= Contact FM =

New Zealand radio station

Contact FM is a student radio station in Hamilton, New Zealand. It operates from the University of Waikato in Hamilton. It broadcasts on the 88.1 MHz FM frequency, having previously broadcast on 106 MHz, 89.0 MHz and 1440 kHz. The original Contact FM, owned by the Waikato Students Union, was broadcast on 89.0 MHz from 1985 to 1998. During a period of voluntary student unionism, the WSU subleased the frequency to private ownership, along with selling Contact FM's equipment. Specialist shows have included the Prognosis Show, a progressive rock show hosted by Richard Stockwell on Saturday nights from 1996 to 1997. The show also included space music, krautrock, psychedelic music, electronic music and experimental Music.

The Independent Broadcasting Community relaunched Contact on a low-power frequency 106 MHz, before settling with its current frequency of 88.1 MHz. The station celebrated its 30th birthday in October 2009. The current Management Committee of the Independent Broadcasting Community (Hamilton) Incorporated, who run Contact FM, is chairperson Nick Johnston, treasurer Daniel Farrell, secretary Lauren Kerr Bell, and officers Ayman Aneece, Shane Griffin and Luke Jacobs.

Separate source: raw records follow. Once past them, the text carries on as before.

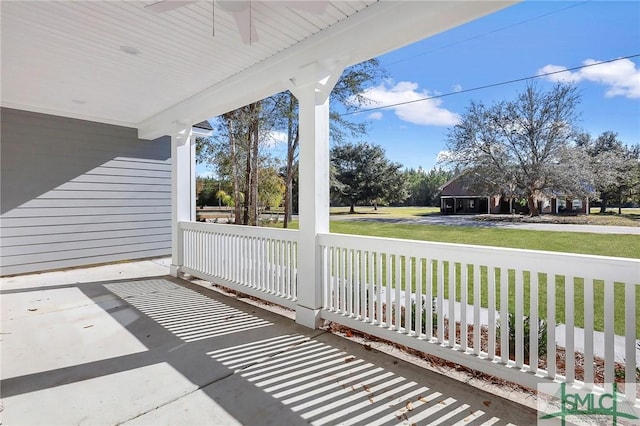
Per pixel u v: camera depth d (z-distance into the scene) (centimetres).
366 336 300
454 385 218
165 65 365
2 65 365
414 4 230
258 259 397
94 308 379
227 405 196
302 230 329
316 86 311
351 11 263
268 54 340
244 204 1043
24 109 528
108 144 618
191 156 646
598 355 253
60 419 183
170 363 249
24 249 534
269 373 234
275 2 244
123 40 310
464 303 229
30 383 220
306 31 294
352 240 297
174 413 189
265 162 1052
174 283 494
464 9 214
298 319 333
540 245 273
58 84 425
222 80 409
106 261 618
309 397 204
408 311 261
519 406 194
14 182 524
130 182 646
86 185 594
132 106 524
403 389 213
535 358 198
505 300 210
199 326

Contact hosts many local Hamilton music events. Since 2008, it has run annual Hamilton music festival Hamilton Circle Jerk. The event features 15 Hamilton bands performing 3 song sets, two songs by other Hamilton musicians as well as an original. The festival had previously struggled to attract sponsorship, in part due to being controversially named after the mutual masturbatory act.